Just a few notes from the view of someone who has implemented this stuff...
news.hku.hk said:
but how to return to the original state??
If you only need an occasional switch between locales, you can just switch
them by calling 'imbue()', eg.:
std::locale english("English");
std::cout.imbue(english);
// ...
std::cout.imbue(std::locale());
The default constructor just uses a copy of the global locale (internally,
locales are a reference counted collection of facets and copying them is
fast). However, the 'imbue()' operation itself is relatively expensive.
In particular, it is reasonable for streams to cache quite a few values
obtained from a locale to improve the overall performance. As a result,
you might consider to use a separate stream writing to the same destination
but with a different locale, eg.:
std:
stream ecout(std::cout.rdbuf());
ecout.imbue(std::locale("English"));
ecout << "english: " << 10000 << "\n";
std::cout << "normal: " << 10000 << "\n";
Since creation of streams themselves is also relatively expensive, you
might want to keep the additional stream around rather than creating it
each time around (which would probably be more expensive than switching
locales).
Also, the names for the named locales are not specified by the standard.
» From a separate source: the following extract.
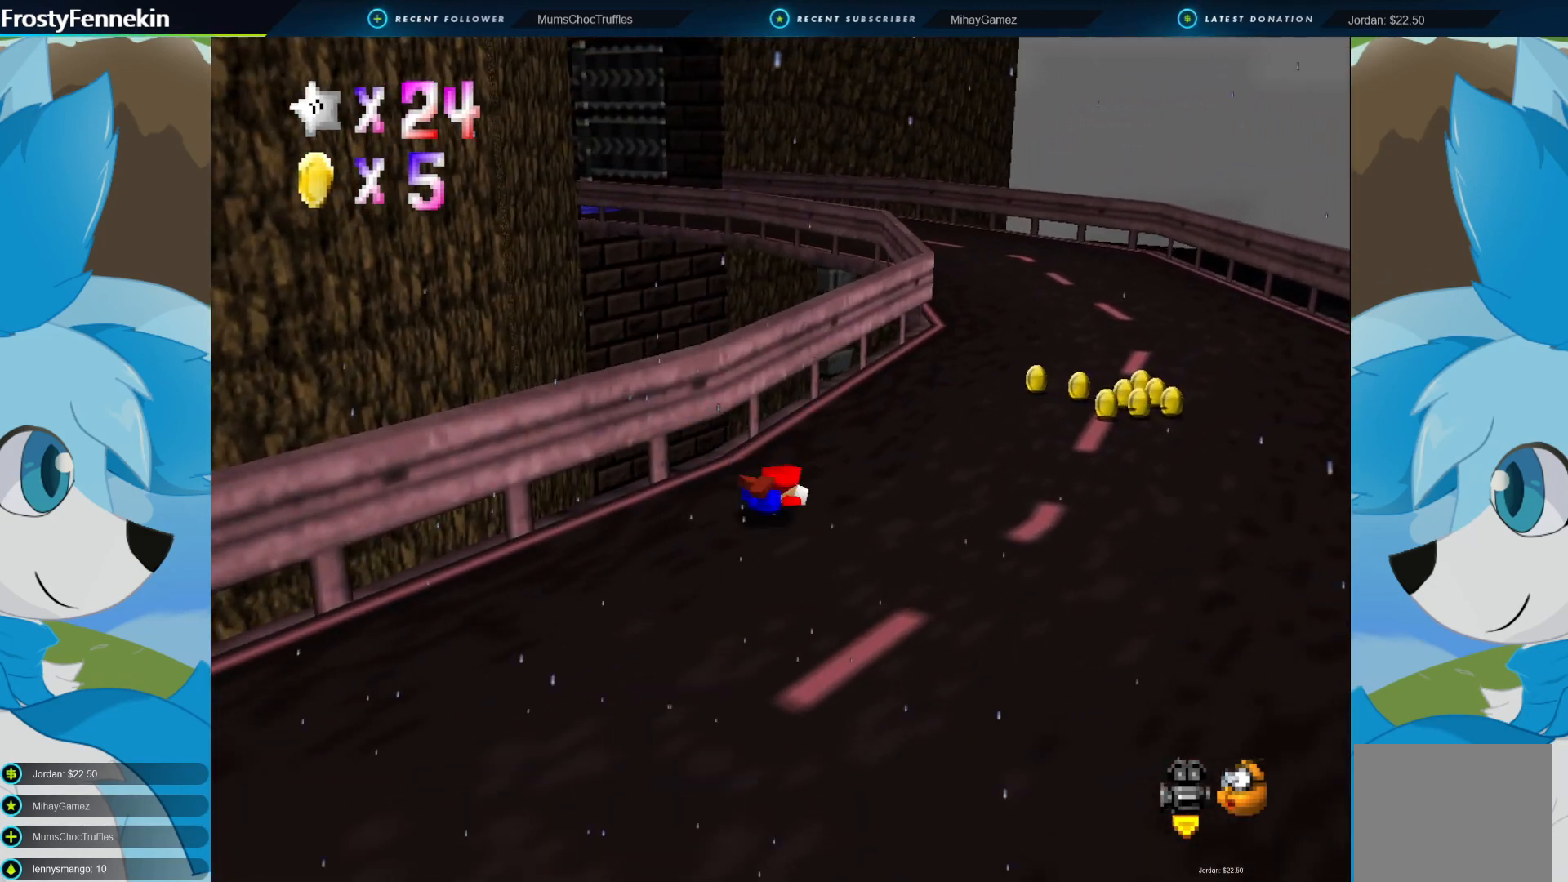
{"buttons": [], "left_stick": "up-right", "right_stick": "center", "events": [[100, "CROSS", "down"], [233, "CROSS", "up"]]}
Of course, you can figure out which locales are around when porting your
application to another compiler/library but for portable code you would
probably create an own locale with a specialized 'std::numpunct<char>'
facet. Here is a brief code example (entirely untested, however...):
#include <locale>
class mynumpunct:
public std::numpunct<char> {
std::string do_grouping() const {
char group[] = { 3, 0 };
return group;
}
};
int main() {
std::locale myloc(std::locale(), new mynumpunct);
std::cout.imbue(myloc);
// ...
}
Actually, you can do funny things with the grouping: it does not have to
be the same amount of characters every time! For example, if 'group'
would be initialized like
char group[] = { 1, 2, 3, 0 };
you would get "1,234,56,7" when printing "1234567" (as an integer, that is;
grouping is not applied to strings, of course).
also, from your quotation, if i add one more cout line after cout << 12345
<<'\n';
i.e. cout << 543532 << '\n';
there will be runtime error.......what's up ??
This seems to be an error somewhere in the code you use: there should be
no problem using 'std::cout' even with a modified locale.